▸ **Try it**: Within these records, how many lines hold "mined"? Give the number alone.

##### Supplied information #####

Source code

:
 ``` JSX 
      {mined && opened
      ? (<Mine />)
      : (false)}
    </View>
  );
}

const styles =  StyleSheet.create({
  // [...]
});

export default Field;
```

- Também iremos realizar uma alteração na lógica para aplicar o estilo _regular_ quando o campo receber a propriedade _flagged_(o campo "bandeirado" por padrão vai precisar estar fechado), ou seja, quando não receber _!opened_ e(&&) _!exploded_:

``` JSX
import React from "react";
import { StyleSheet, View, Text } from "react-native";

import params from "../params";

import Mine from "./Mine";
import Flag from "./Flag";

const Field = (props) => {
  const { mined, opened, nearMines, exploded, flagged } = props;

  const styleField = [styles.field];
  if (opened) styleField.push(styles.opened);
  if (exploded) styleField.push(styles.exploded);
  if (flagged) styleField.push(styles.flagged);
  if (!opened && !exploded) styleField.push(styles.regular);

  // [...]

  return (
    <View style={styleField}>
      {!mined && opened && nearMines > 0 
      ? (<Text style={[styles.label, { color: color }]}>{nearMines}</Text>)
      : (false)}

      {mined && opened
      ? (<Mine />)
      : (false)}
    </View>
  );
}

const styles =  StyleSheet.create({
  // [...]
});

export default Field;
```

#####
##### Supplied information #####

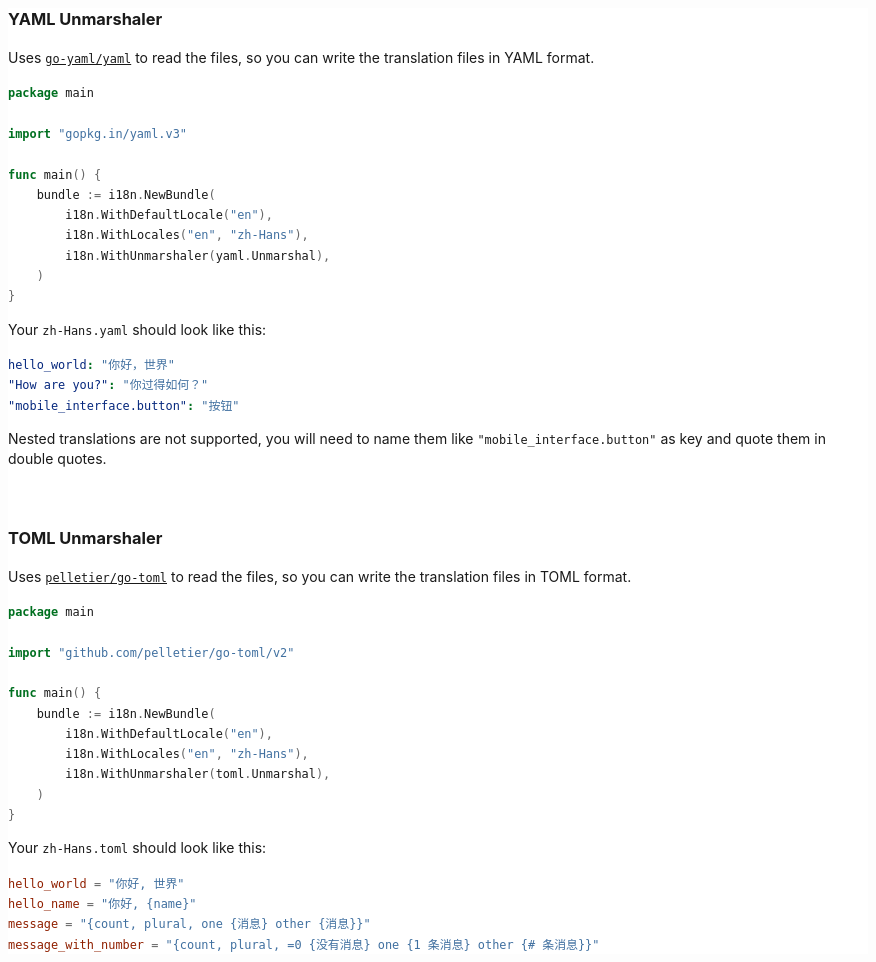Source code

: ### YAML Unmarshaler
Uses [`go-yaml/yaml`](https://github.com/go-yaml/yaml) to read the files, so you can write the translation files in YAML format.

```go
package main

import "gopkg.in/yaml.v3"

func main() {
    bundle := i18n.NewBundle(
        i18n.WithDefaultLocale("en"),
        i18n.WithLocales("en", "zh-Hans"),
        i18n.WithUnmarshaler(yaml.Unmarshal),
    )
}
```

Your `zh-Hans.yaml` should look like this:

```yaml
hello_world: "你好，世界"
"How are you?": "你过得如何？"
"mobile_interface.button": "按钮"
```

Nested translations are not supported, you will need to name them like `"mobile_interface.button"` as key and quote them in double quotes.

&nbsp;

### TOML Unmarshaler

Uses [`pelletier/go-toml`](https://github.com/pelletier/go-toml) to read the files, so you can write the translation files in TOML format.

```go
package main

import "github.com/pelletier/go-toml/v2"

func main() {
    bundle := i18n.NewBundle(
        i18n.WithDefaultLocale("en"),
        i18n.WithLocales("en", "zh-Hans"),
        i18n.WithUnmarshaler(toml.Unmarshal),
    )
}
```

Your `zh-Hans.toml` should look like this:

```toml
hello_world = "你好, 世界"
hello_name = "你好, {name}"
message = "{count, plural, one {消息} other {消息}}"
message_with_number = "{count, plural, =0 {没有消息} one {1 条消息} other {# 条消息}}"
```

#####
##### Supplied information #####

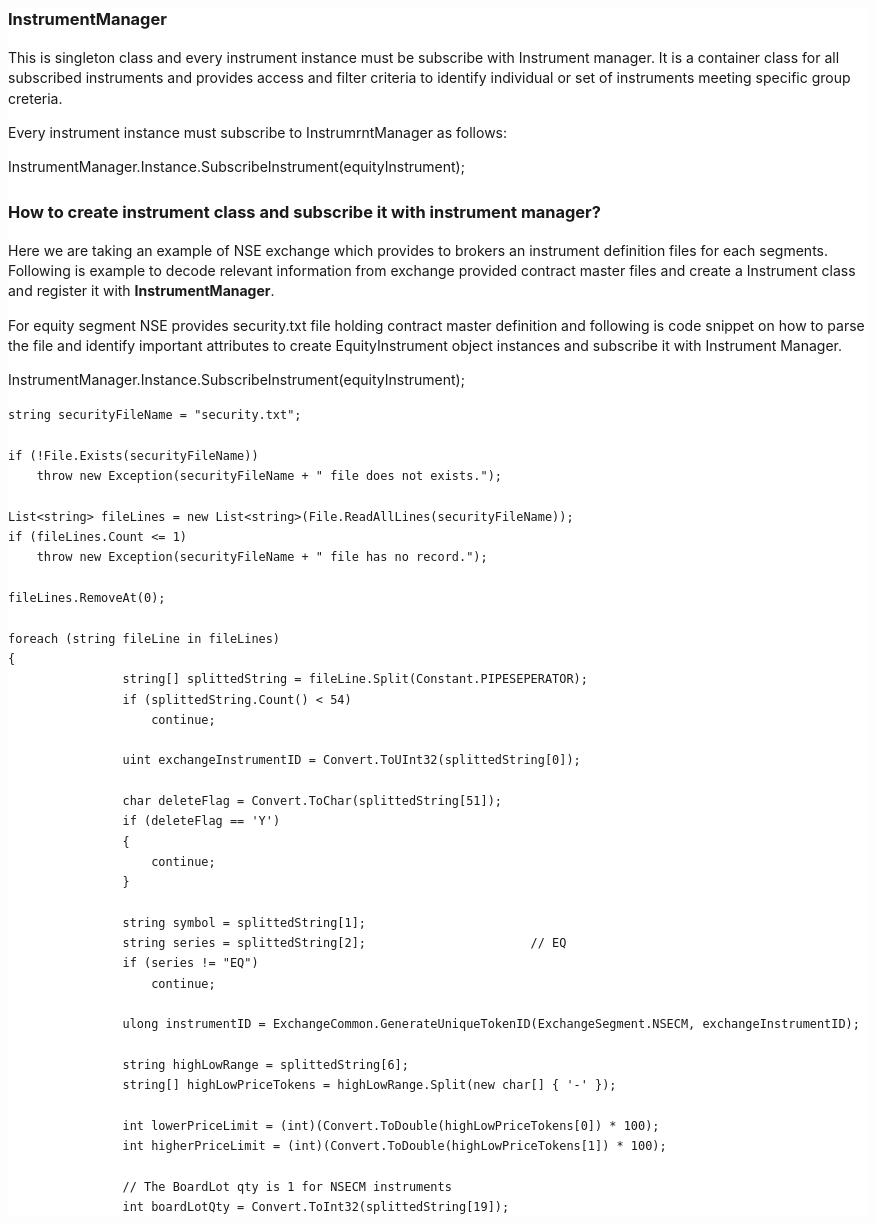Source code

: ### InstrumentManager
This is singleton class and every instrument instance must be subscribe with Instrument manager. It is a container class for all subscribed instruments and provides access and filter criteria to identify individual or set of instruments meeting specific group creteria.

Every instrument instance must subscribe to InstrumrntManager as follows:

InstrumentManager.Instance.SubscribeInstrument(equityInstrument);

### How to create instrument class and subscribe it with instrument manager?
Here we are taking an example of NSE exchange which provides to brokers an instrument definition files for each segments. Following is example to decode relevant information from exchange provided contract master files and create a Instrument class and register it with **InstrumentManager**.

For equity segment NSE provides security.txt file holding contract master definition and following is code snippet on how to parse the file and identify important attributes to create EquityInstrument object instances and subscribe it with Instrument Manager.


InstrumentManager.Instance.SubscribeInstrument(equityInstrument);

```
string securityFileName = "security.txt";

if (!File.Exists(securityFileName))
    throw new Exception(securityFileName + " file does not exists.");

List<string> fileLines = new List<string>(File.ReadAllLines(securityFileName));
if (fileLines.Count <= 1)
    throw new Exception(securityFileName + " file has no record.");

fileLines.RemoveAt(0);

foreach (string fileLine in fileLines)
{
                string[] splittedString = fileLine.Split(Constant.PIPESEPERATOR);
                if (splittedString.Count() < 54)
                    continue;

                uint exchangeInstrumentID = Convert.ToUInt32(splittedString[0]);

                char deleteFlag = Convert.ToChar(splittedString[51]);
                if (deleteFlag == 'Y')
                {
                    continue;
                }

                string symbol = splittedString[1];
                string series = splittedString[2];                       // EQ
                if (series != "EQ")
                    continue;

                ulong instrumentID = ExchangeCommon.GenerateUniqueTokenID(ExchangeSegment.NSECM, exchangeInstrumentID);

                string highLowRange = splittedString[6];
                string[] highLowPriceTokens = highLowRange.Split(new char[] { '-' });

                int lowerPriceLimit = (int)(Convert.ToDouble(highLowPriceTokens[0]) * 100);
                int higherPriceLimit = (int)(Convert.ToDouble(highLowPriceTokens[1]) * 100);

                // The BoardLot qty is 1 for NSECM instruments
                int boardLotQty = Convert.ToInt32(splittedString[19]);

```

#####

▸ **Result**: 4